I have seen similar studies online where WebFlux did outperform the Servlet stack by a wide margin. The code of these sudies did not appear to be very different, but they did use older versions of Java and Spring Boot.

It is unclear if the performance of the Servlet stack improved with recent Java and Spring Boot versions. Alternatively the performance of the Servlet vs WebFlux stacks could be highly dependent on the problem domain.

Opinion
I am of the opinion that Servlet code is easier to read and write, but I realize that this is highly subjective. I would be willing to sacrifice some code readability and developer productivity in exchange for runtime performance in cases where performance is the primary concern. But it is hard to recommend WebFlux code if the performance gains are not clear.

I would suggest comparing the Servlet and WebFlux code of this repository to form your own opinion about code readibility and developer productivity.

JVM vs GraalVM

It was again surprising that GraalVM yielded better throughput than a cold JVM, but a warmed up JVM does indeed seem to outperrform GraalVM. It is also interesting to see that GraalVM seems to have a bigger performance improvement than the difference between Servlet and Webflux.

I would say that the results were as expected.

Cold vs Warmed Up JVM

It is interesting to see that on a standard JVM, warming up the JVM more than doubles the performance.

It was also interesting to see that on GraalVM, warming up the JVM actually deteririorates the performance. The reason for this is unclear.

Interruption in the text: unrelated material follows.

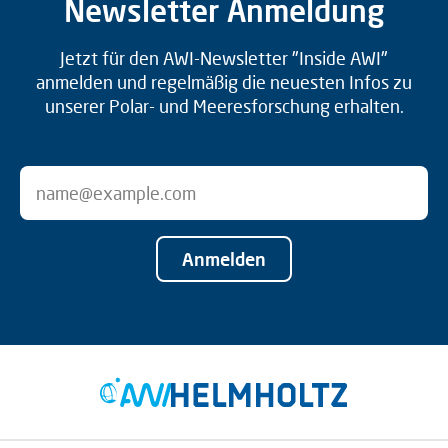
Newsletter Anmeldung
Jetzt für den AWI-Newsletter "Inside AWI"
anmelden und regelmäßig die neuesten Infos zu
unserer Polar- und Meeresforschung erhalten.
Anmelden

It seems that JVM imagees would benefit from being up and running for a long time, but that GraalVM images do not benefit from running for extended periods.

I would say that the results were as expected.

Virtual Threads

It was surprising that enabling virtual threads yielded slightly lower performance all four scenarios. I limited the CPU cores of the docker containers to 2 and know that by default Spring Boot uses thread pools of 10 connections for database connections etc. I would have expected some thread switching to occur and that virtual threads would improve the performance.

The fact the the performance was lower when enabling virtual threads does mean the Spring Boot config setting is doing something.

It could be that virtual threads do benefit performance in some scenarios and not others.

Summary of analysis

Based on the data analysis above, it seems that the best performance was achieved by using the Servlet stack on a standard JVM that has been warmed up and virtual threads being disabled. The worst performance was achieved using the WebFlux stack on a cold standard JVM.

Conclusion

Performance measurement is a complex subject and good advice would be to test the performance of your own code instead of relying on the findings of others.